- Passage -
--------------------------------

Of course there's a lot more to it.. but I did have only 3 spaces.. I'll write another list pretty soon...

John Barleycorn must die

Sunday, October 19, 2008

CHAOS

Good old cambridge, good old chaos.
Looks like I'm not able to stay in the same place for longer than a few months. Not that I dislike it but I feel I could hurt people around me.
Point is: people just bore me. After a while. Whenever I get the feeling somebody is getting close enough to "touch my heart" (just not to quote Patty...) I turn round and run. Fact. And right before running I do all that is in my power to hurt that person, and show how cold, cruel, vicious and unpleasant I can be. So that I leave only surprise and a nasty taste behind me. And then, as said , I run. Fact.
people always try to make me stay, or at least understand. Waste of time.
I myself have tried to understand, but no explanation is satisfactory.
I'm like the dog that lets u stroke him until your face is close enough and then bites. Right there.

CAVE CANEM

John Barleycorn must die

Wednesday, October 08, 2008

HOME

back in the Bridge. Not much to say actually.. just that I'm increasingly realizing how much my life is driven by feelings and sensations.. I definitely make my choices only (well, almost only ) on the basis of feelings I get when I visit a place or meet someone. Going back to the LCHES today I felt home, a weird feeling tbh, and suddenly remembered how I've always felt home in that place. ergo, I probably chose to do bioanth just because of the feeling I get from that friendly environment... but, it is a good way of making choices? and most of all, will I always be able to find places where I feel home so much?
God knows..
... bioanth is the way forward for the time being tho!

John Barleycorn must die.

Sunday, August 03, 2008

DE OZIO

I increasingly find myself staring at my laptop without really doing anything apart from being jealous of other people's exotic holidays, and listening to Kid Rock (btw, his last album is just awesome!!!) ... I get the feeling I should be doing sth productive, and clearly remember I did have a plan including loads of jogging and at least as much reading.. I do get excited in front of next term's lectures and think "oh yehay, I'm gonna to all the reading right now, and maybe even go through some of the lecture notes!! they are just too cool.." but then I do nothing but sleeping and waiting for watching Wanted.. It might be that it's too hot to move or even think but I really get the feeling I'm wasting my time, and still don't have the strength to react and do sth with it!!! I keep thinking I'll start tomorrow... but a month has come and past and tomorrow has yet to come....... I'm just lazy. I need cambridge to become productive... but cambridge won't come until october....................

right.. tomorrow I'll do sth productive, I swear! It's monday, always a good day to start....

Saturday, June 14, 2008

LAME

It's not only because I got a terribly painful swollen foot at the moment.. but sometimes I really get the feeling I'm behind. I'm limping behind the others like an old pirates with a wooden leg.
It's not really true.. I know that I aim for to much.. reaching for the moon makes u forget that there is a planet under your feet, but when I do realize I need to walk on this ground I feel like I'm an outsider.
and I am perhaps.
some people just know how to succeed, I just don't. I live in my dreams, love them and take for granted that reality should be like them. keep forgetting that reality is just the good old crap. should I stop dreaming? seems like a solution. but not for me.
my dreams are my fuel. the only consolation when the monster inside me turns alive and nothing else could help.

--------------------------------

- Data for analysis -
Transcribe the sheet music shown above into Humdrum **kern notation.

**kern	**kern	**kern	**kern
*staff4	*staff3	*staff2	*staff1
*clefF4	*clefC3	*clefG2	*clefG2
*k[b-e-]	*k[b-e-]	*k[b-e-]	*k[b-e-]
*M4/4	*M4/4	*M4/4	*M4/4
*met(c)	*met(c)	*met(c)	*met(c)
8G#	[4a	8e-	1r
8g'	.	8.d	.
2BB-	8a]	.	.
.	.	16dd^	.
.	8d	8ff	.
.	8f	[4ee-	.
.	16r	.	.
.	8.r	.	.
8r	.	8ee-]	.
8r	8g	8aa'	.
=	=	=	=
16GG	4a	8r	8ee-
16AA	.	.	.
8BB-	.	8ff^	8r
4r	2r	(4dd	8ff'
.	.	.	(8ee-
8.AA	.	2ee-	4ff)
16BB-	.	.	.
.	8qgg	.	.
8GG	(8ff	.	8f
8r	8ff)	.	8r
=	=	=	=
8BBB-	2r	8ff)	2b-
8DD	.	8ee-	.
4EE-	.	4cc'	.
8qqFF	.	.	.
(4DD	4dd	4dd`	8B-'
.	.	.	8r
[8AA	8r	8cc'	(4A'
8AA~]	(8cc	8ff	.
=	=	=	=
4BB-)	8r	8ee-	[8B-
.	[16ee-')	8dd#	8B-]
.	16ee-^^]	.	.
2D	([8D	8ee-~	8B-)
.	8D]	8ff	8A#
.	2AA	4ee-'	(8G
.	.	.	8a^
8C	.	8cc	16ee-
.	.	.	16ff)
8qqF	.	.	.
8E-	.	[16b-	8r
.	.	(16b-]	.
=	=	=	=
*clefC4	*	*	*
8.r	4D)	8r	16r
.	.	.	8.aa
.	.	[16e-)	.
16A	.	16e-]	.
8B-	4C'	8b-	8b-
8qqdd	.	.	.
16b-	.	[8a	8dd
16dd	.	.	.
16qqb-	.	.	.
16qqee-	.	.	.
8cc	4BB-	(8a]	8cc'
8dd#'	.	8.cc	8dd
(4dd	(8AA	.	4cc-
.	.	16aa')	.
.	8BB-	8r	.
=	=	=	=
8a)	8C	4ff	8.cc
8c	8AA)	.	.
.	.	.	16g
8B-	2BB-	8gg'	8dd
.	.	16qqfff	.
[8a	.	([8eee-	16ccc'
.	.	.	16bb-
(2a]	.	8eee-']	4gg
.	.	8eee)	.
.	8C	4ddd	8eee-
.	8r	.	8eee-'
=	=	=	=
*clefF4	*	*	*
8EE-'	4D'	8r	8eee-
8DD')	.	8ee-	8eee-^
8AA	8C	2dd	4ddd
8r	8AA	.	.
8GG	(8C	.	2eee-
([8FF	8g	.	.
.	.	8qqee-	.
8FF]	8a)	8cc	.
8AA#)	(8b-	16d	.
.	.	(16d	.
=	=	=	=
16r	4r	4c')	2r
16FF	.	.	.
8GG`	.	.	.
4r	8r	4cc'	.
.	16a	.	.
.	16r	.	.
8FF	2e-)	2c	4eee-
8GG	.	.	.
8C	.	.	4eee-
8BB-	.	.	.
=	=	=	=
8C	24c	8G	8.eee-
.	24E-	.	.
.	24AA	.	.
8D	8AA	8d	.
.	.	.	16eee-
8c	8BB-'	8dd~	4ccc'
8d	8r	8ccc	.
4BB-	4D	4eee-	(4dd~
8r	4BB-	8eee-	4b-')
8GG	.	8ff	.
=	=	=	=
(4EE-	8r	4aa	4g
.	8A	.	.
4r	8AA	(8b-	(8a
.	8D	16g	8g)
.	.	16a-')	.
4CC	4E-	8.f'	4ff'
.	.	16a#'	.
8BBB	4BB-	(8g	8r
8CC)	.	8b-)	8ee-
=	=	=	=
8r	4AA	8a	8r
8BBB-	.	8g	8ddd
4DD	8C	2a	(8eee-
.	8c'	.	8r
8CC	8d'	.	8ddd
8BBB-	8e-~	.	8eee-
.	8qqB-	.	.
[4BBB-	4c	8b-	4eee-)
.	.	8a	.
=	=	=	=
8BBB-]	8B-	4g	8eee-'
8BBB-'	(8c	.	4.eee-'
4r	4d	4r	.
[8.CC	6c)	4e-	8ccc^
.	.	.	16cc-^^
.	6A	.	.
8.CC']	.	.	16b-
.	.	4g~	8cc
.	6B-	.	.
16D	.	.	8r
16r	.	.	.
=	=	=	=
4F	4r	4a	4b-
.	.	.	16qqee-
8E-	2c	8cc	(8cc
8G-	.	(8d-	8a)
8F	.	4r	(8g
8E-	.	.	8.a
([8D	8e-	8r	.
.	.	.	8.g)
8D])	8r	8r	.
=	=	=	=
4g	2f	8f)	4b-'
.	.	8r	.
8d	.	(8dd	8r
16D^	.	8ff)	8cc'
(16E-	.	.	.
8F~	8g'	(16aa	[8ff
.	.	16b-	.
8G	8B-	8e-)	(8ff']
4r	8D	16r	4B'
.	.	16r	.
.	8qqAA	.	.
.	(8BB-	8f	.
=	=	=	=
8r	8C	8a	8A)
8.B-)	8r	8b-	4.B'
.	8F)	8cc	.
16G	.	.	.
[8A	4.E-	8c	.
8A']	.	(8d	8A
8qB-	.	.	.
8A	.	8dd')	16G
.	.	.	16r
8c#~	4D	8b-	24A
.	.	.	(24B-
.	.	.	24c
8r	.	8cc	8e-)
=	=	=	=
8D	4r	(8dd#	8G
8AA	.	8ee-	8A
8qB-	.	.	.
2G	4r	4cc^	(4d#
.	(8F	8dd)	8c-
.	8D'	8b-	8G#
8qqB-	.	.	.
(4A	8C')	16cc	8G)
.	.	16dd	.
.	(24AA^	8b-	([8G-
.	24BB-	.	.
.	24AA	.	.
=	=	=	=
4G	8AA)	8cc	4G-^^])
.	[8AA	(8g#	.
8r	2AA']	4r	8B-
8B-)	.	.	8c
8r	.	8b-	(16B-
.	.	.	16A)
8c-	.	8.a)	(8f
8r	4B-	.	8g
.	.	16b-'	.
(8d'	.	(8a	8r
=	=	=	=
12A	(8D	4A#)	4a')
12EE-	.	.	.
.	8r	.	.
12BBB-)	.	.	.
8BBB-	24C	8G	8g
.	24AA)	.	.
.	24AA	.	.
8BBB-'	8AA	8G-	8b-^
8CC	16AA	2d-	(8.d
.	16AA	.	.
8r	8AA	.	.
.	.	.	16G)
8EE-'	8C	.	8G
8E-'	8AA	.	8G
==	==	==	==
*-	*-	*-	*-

--------------------------------

Answer these questions from the blog posts.
(a) In the post headed "HOME," how did the writer feel on going back to the LCHES?
(b) In the post headed "DE OZIO," whose music does the writer mention listening to?
(c) In the post headed "LAME," what does the writer call dreams?

(a) The writer felt at home.
(b) Kid Rock's.
(c) "My fuel."